(Records drawn from a dataset)
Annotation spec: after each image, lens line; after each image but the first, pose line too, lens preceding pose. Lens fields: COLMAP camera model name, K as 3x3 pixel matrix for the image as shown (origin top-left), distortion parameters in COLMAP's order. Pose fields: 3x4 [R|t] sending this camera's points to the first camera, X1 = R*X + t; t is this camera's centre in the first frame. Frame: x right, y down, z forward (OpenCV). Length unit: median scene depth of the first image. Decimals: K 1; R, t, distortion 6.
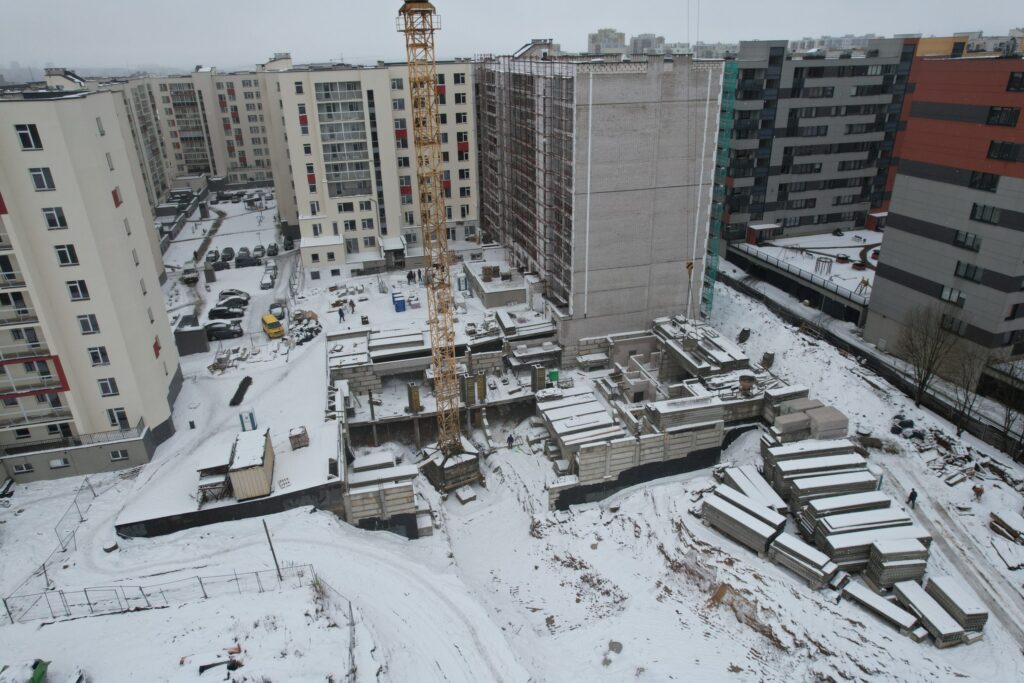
lens RADIAL K [[655.0, 0, 511.4], [0, 655.0, 342.8], [0, 0, 1]] dist [-0.073165, 0.063932]
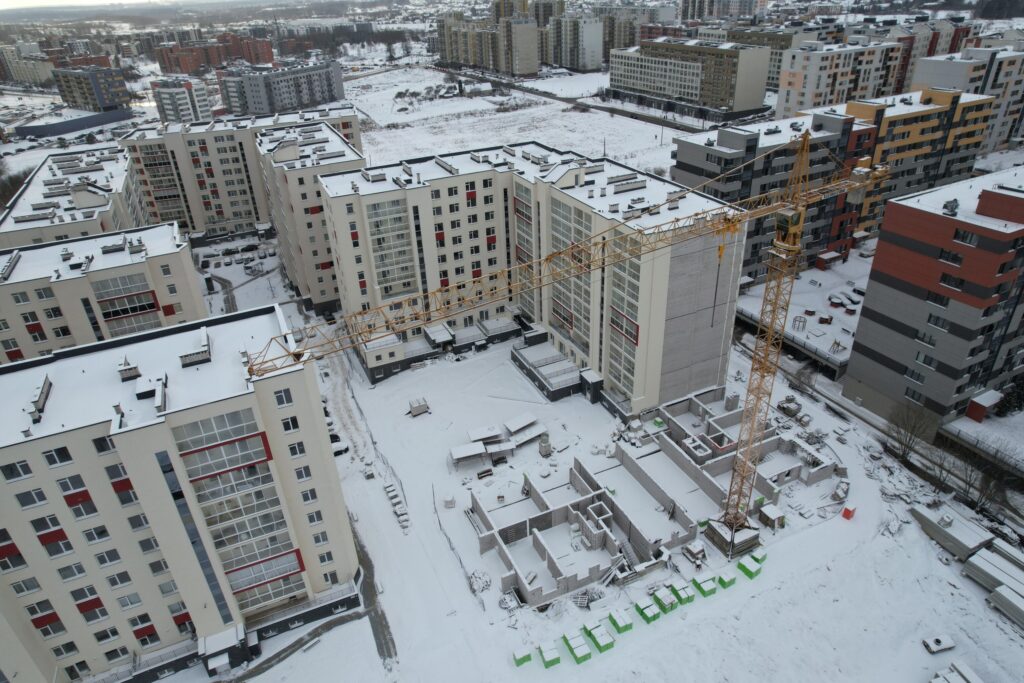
lens RADIAL K [[655.0, 0, 512.2], [0, 655.0, 342.3], [0, 0, 1]] dist [-0.073165, 0.063932]
pose [[0.985456, -0.100782, 0.136821, -0.214000], [0.089379, 0.992183, 0.087087, -0.222552], [-0.144528, -0.073592, 0.986760, -0.134184]]
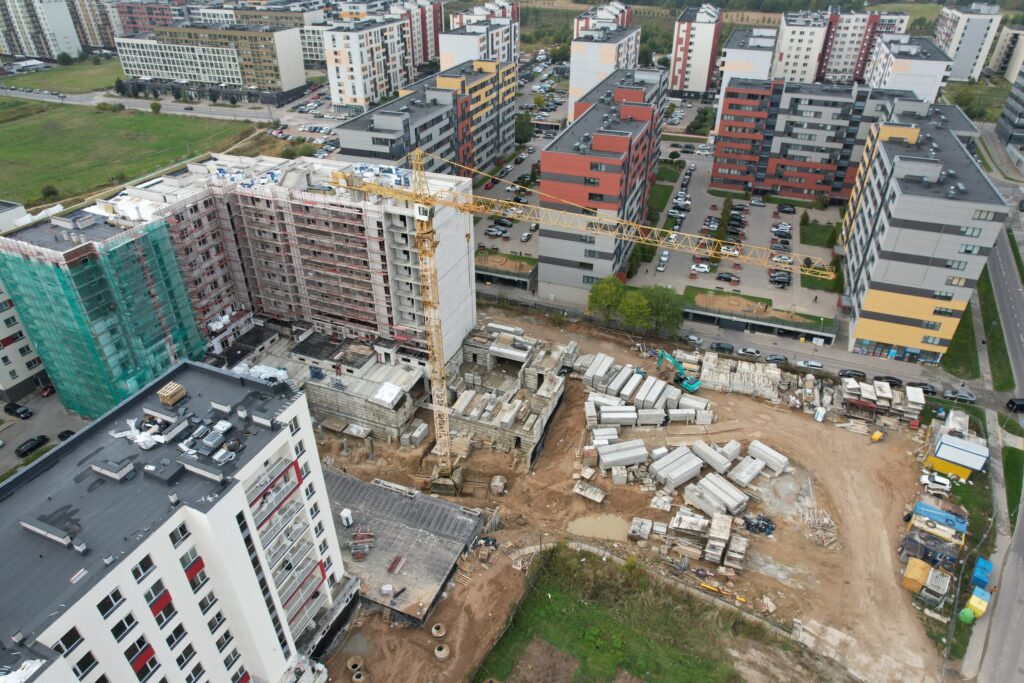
lens RADIAL K [[655.0, 0, 514.9], [0, 655.0, 342.1], [0, 0, 1]] dist [-0.073165, 0.063932]
pose [[0.604584, -0.415722, 0.679451, -0.589946], [0.319802, 0.907918, 0.270945, -0.312295], [-0.729524, 0.053481, 0.681861, -0.120959]]
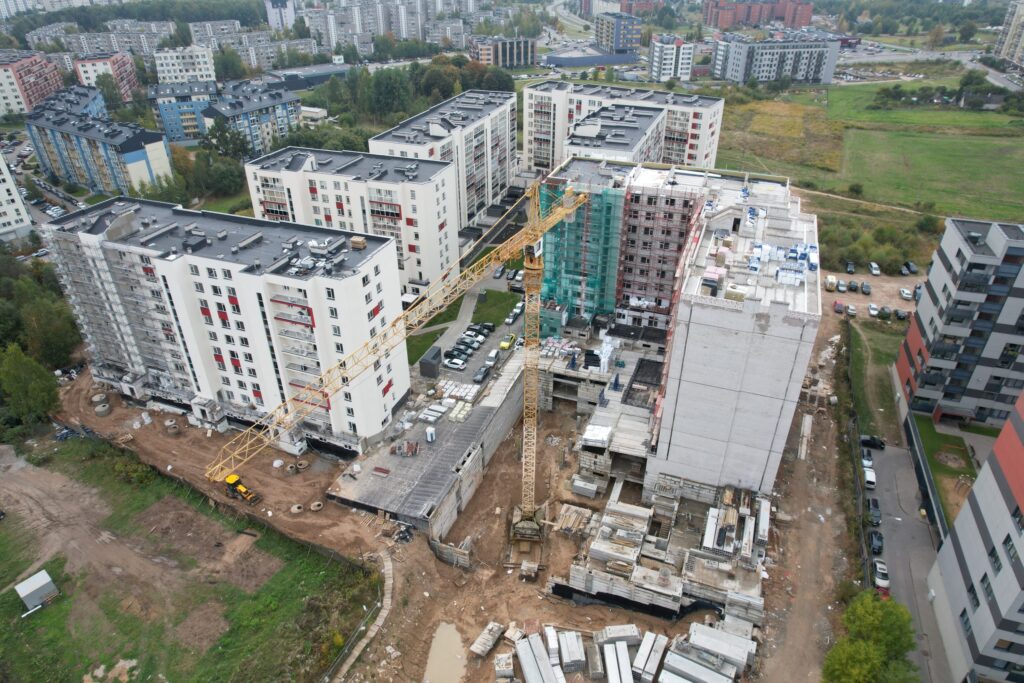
lens RADIAL K [[655.0, 0, 509.6], [0, 655.0, 345.1], [0, 0, 1]] dist [-0.073165, 0.063932]
pose [[0.812187, 0.325525, -0.484134, 0.298467], [-0.254943, 0.944463, 0.207350, -0.318787], [0.524744, -0.044980, 0.850071, -0.165301]]
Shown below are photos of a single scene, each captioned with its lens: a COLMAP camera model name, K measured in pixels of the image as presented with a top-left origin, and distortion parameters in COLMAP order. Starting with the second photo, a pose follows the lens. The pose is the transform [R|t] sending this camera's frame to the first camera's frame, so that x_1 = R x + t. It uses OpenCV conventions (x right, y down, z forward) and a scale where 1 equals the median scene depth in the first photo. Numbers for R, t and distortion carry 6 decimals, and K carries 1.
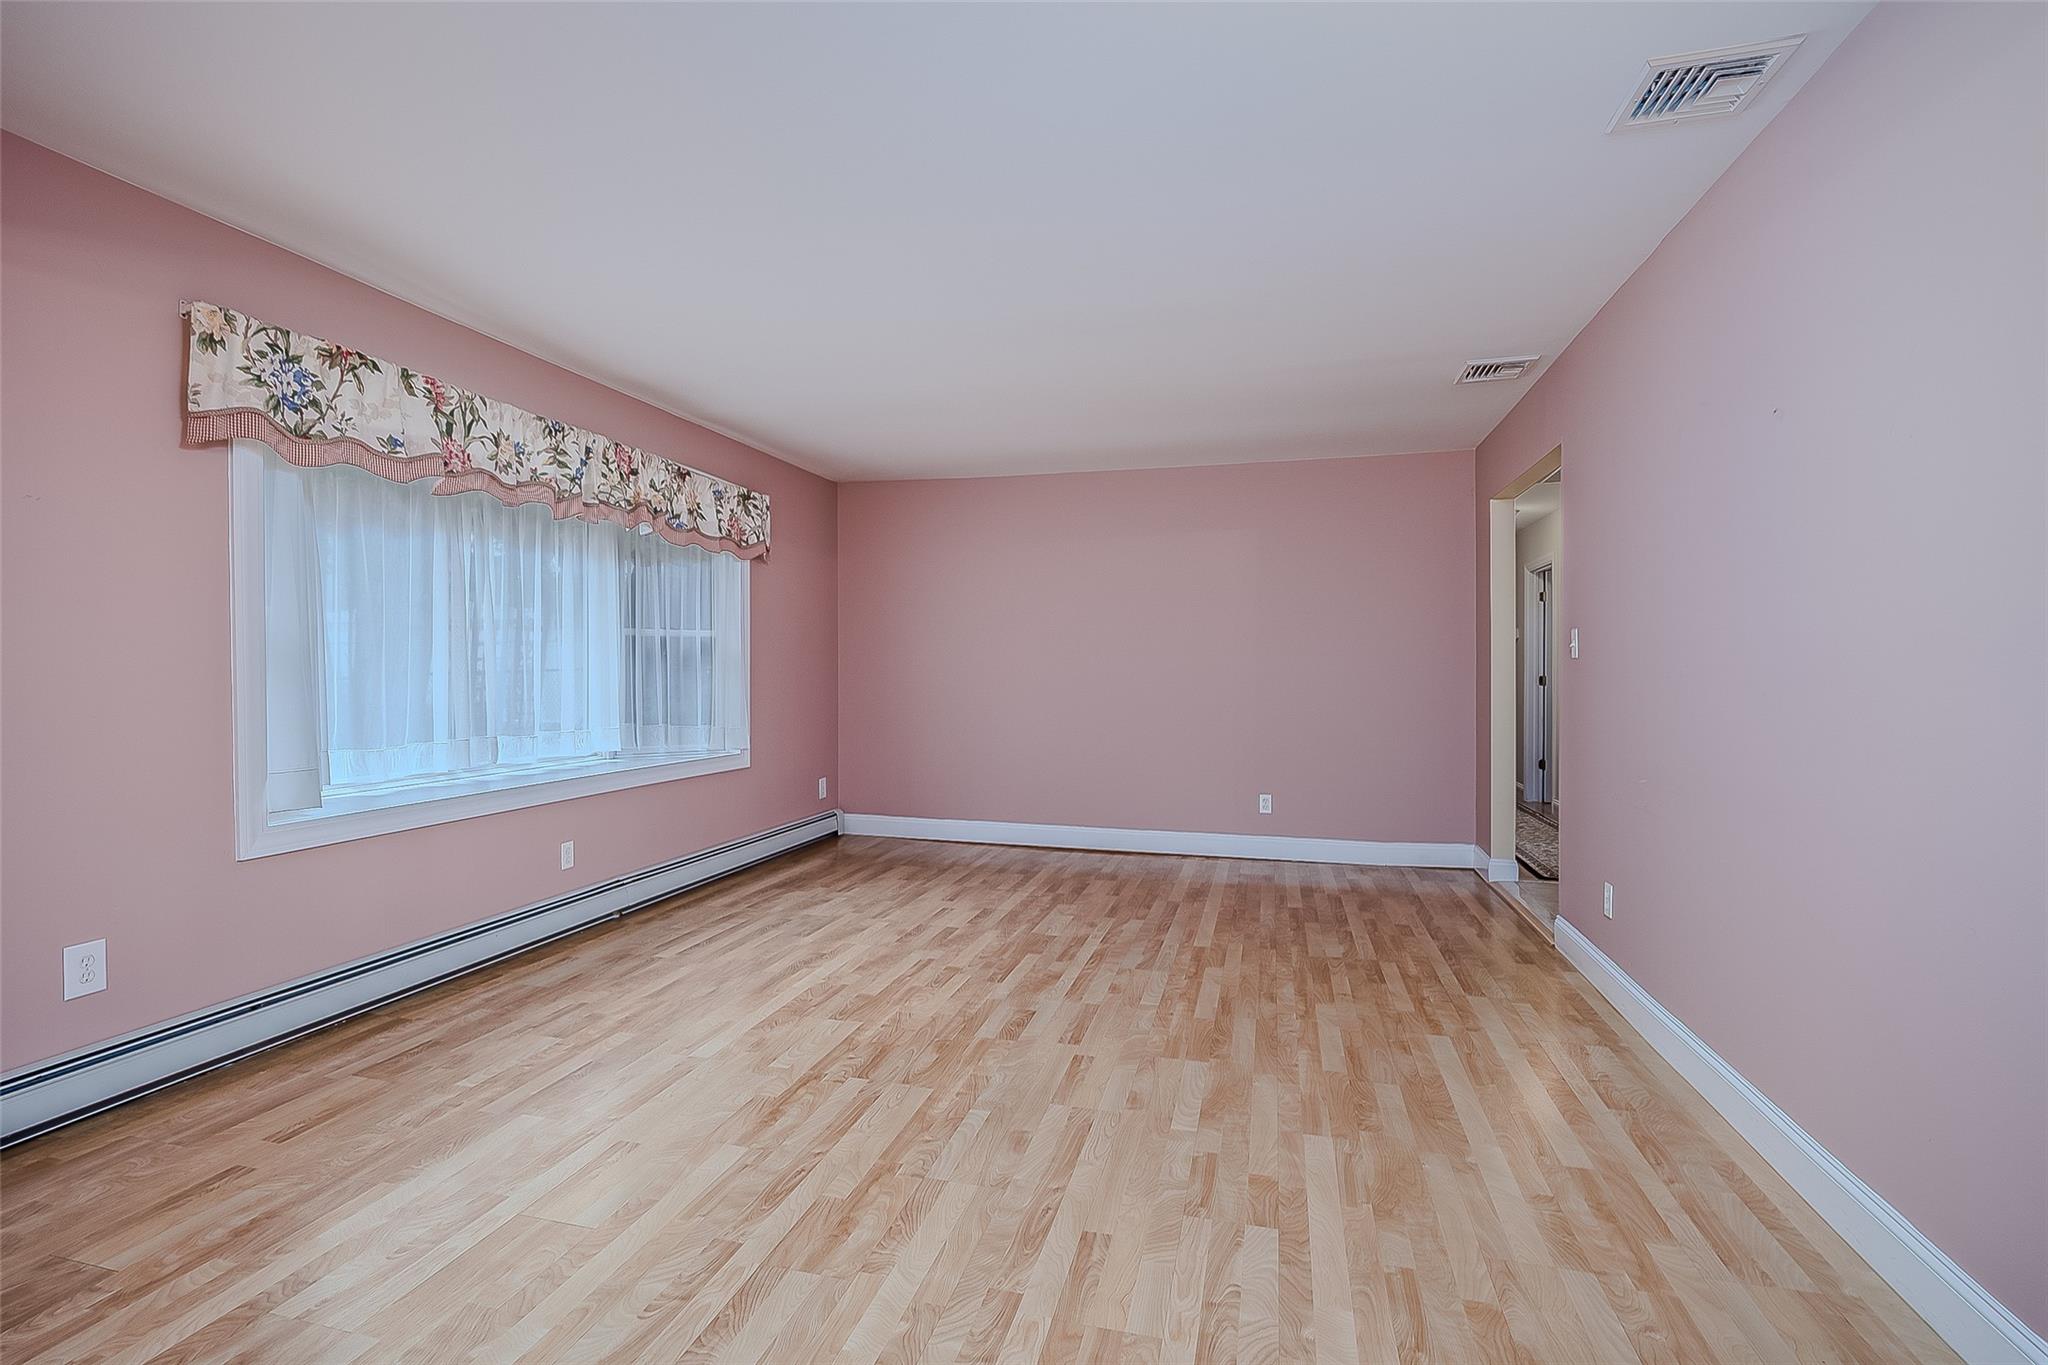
lens RADIAL K [[964.5, 0, 1022.8], [0, 964.5, 676.9], [0, 0, 1]] dist [-0.003477, -0.000573]
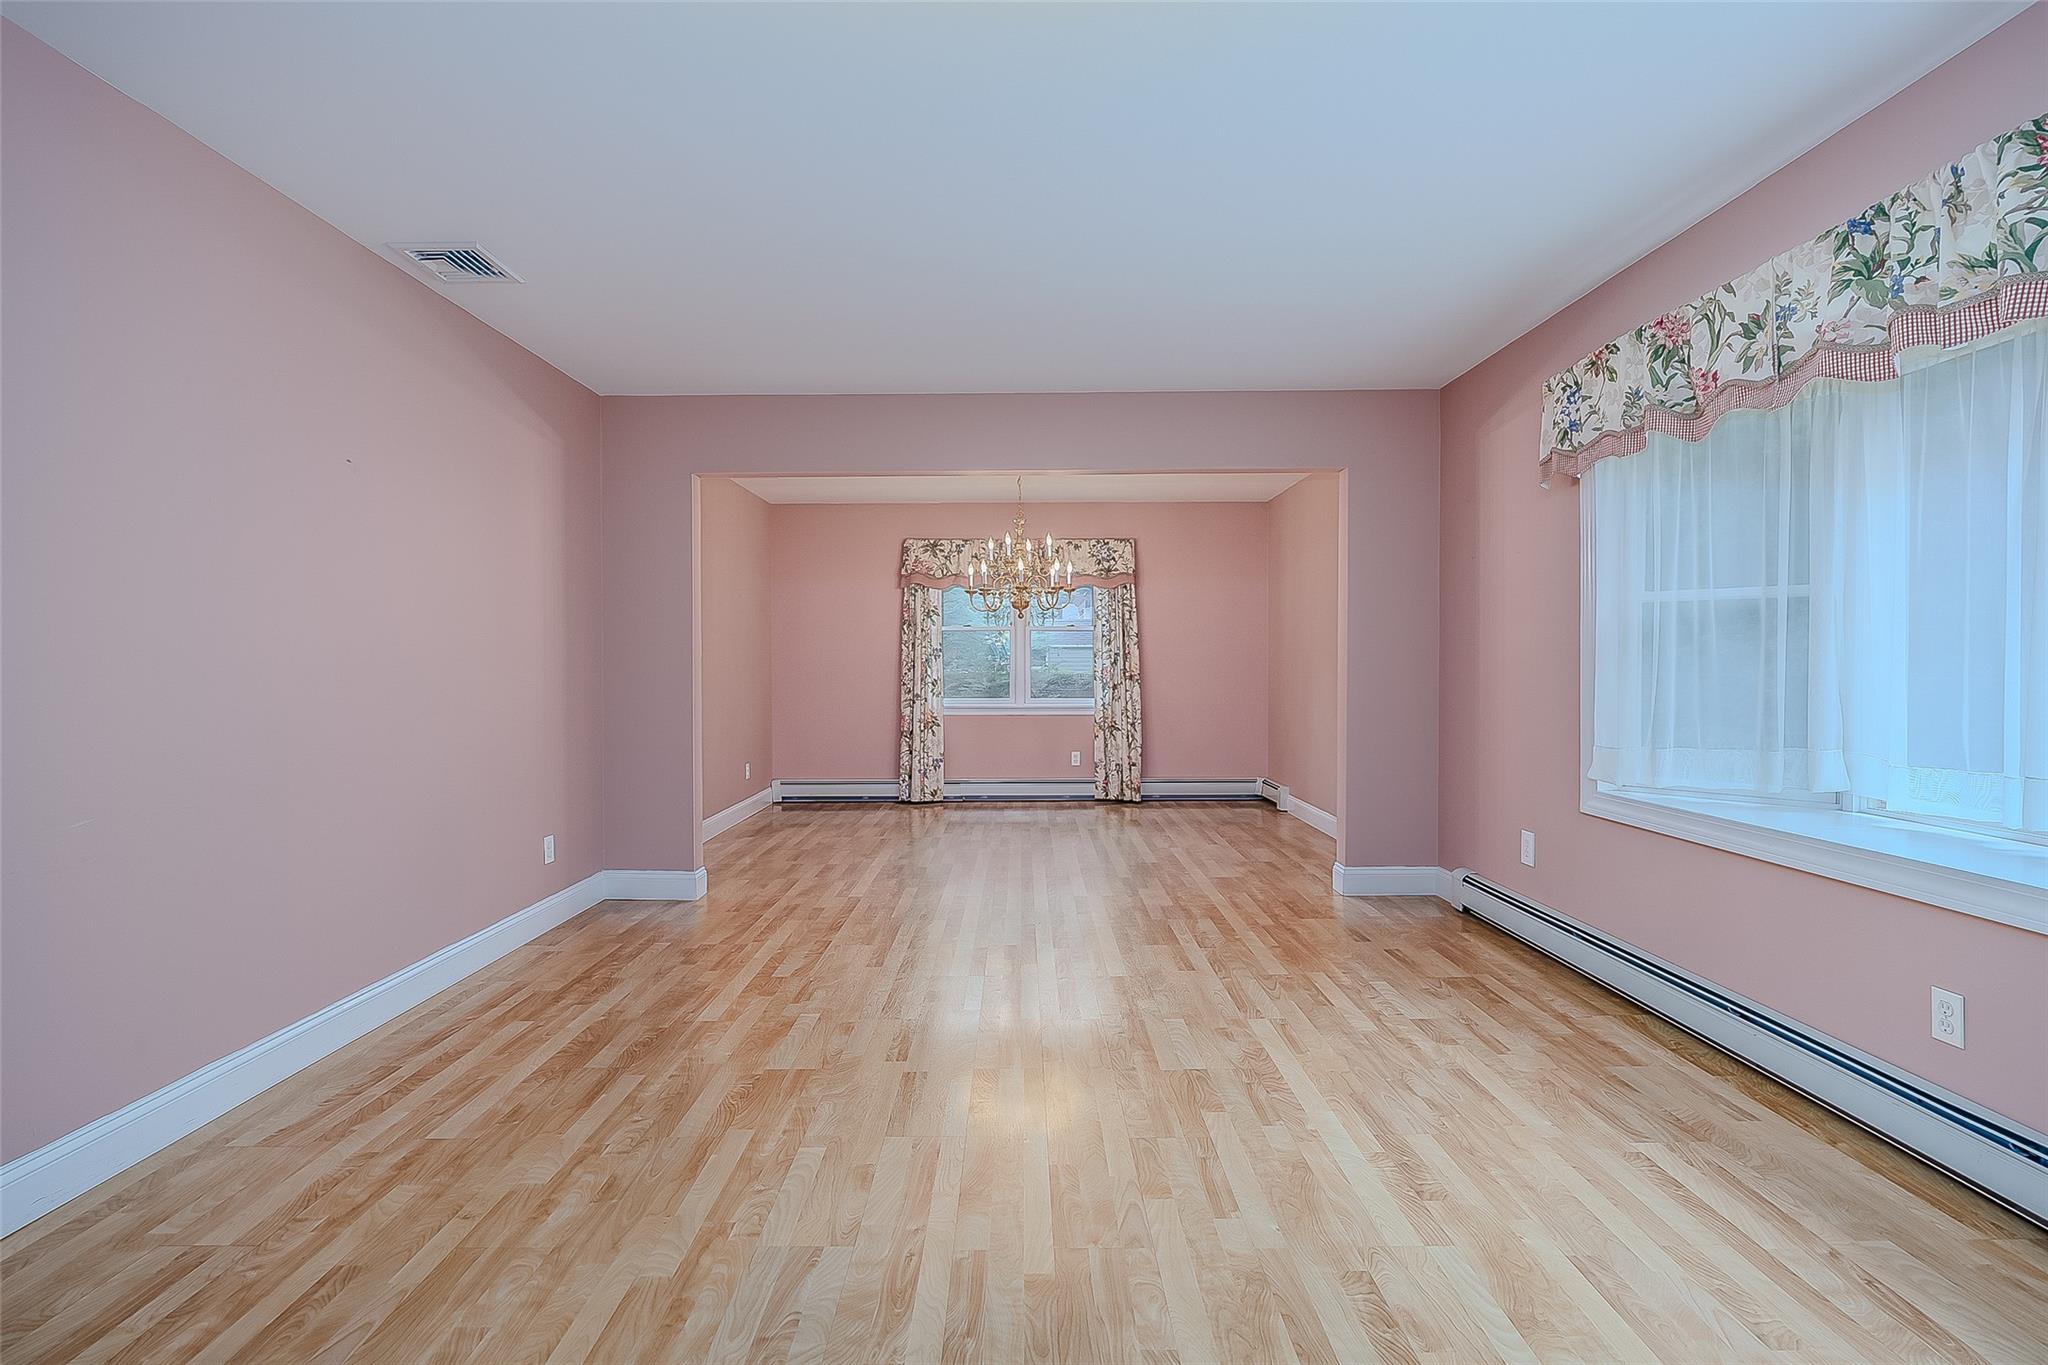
lens RADIAL K [[964.5, 0, 1018.5], [0, 964.5, 680.4], [0, 0, 1]] dist [-0.003477, -0.000573]
pose [[-0.968159, 0.008535, -0.250192, 0.167943], [0.001923, 0.999643, 0.026660, -0.009390], [0.250330, 0.025330, -0.967829, 1.792395]]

# [Exercise directions]
The response should consist of the entries above, given again exactly and free of pictures.

# [Response area]
Annotation spec: after each image, lens line; after each image but the first, pose line too, lens preceding pose. Lens fields: COLMAP camera model name, K as 3x3 pixel matrix for the image as shown (origin top-left), distortion parameters in COLMAP's order. Pose fields: 3x4 [R|t] sending this camera's points to the first camera, X1 = R*X + t; t is this camera's centre in the first frame. Frame: x right, y down, z forward (OpenCV). Length unit: median scene depth of the first image. Decimals: K 1; R, t, distortion 6.
lens RADIAL K [[655.0, 0, 511.4], [0, 655.0, 342.8], [0, 0, 1]] dist [-0.073165, 0.063932]
lens RADIAL K [[655.0, 0, 512.2], [0, 655.0, 342.3], [0, 0, 1]] dist [-0.073165, 0.063932]
pose [[0.985456, -0.100782, 0.136821, -0.214000], [0.089379, 0.992183, 0.087087, -0.222552], [-0.144528, -0.073592, 0.986760, -0.134184]]
lens RADIAL K [[655.0, 0, 514.9], [0, 655.0, 342.1], [0, 0, 1]] dist [-0.073165, 0.063932]
pose [[0.604584, -0.415722, 0.679451, -0.589946], [0.319802, 0.907918, 0.270945, -0.312295], [-0.729524, 0.053481, 0.681861, -0.120959]]
lens RADIAL K [[655.0, 0, 509.6], [0, 655.0, 345.1], [0, 0, 1]] dist [-0.073165, 0.063932]
pose [[0.812187, 0.325525, -0.484134, 0.298467], [-0.254943, 0.944463, 0.207350, -0.318787], [0.524744, -0.044980, 0.850071, -0.165301]]
Shown below are photos of a single scene, each captioned with its lens: a COLMAP camera model name, K measured in pixels of the image as presented with a top-left origin, and distortion parameters in COLMAP order. Starting with the second photo, a pose follows the lens. The pose is the transform [R|t] sending this camera's frame to the first camera's frame, so that x_1 = R x + t. It uses OpenCV conventions (x right, y down, z forward) and a scale where 1 equals the median scene depth in the first photo. Numbers for R, t and distortion carry 6 decimals, and K carries 1.
lens RADIAL K [[964.5, 0, 1022.8], [0, 964.5, 676.9], [0, 0, 1]] dist [-0.003477, -0.000573]
lens RADIAL K [[964.5, 0, 1018.5], [0, 964.5, 680.4], [0, 0, 1]] dist [-0.003477, -0.000573]
pose [[-0.968159, 0.008535, -0.250192, 0.167943], [0.001923, 0.999643, 0.026660, -0.009390], [0.250330, 0.025330, -0.967829, 1.792395]]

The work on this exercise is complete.